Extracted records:
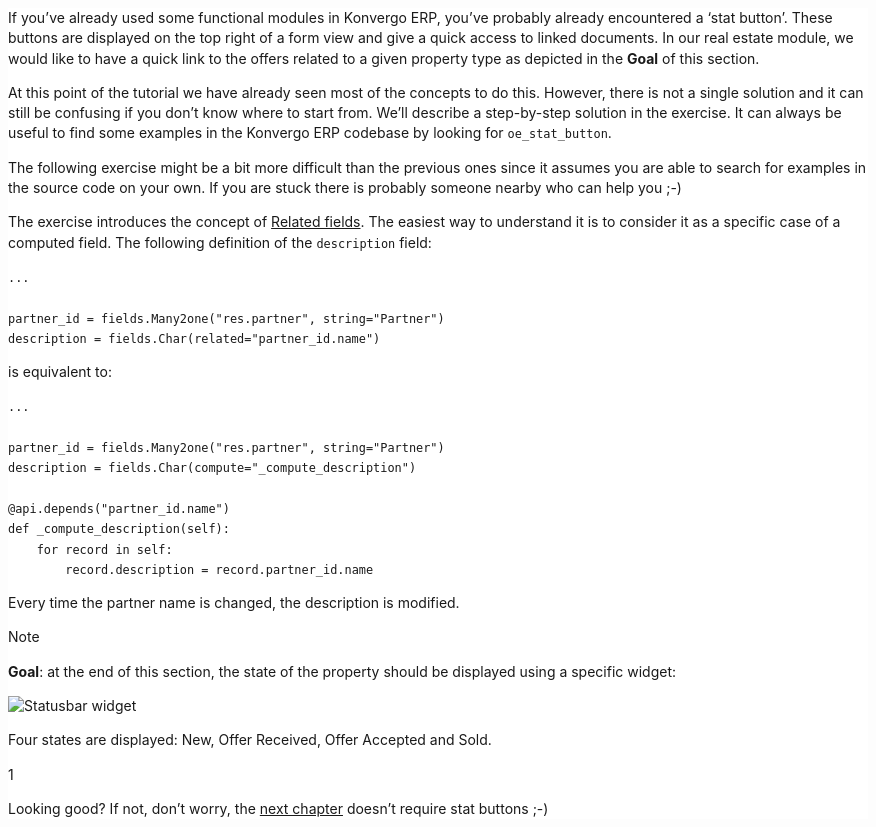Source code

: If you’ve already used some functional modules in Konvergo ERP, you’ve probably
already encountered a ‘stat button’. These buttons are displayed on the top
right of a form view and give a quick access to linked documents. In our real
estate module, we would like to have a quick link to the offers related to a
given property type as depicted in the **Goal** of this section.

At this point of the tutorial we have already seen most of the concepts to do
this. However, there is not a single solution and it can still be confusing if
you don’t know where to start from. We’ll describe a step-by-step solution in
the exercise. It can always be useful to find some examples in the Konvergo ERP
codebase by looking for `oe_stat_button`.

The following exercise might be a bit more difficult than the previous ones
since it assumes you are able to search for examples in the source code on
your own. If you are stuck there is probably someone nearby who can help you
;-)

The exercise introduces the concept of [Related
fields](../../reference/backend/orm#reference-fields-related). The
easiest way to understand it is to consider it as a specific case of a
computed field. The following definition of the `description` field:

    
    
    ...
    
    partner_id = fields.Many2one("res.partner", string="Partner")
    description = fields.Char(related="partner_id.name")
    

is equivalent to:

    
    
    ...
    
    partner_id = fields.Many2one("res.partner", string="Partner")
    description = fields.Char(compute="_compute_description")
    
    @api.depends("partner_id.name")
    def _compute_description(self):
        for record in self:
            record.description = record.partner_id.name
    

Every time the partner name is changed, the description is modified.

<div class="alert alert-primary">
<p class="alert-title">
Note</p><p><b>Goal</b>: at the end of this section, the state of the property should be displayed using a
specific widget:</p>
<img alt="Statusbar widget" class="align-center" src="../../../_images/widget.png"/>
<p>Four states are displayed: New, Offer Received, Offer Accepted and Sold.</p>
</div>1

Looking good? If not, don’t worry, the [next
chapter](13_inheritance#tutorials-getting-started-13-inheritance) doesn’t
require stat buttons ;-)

Instructions to follow —
Which lines above contain the word "Goal"? Copy each of them.

Result below —
given property type as depicted in the **Goal** of this section.
Note</p><p><b>Goal</b>: at the end of this section, the state of the property should be displayed using a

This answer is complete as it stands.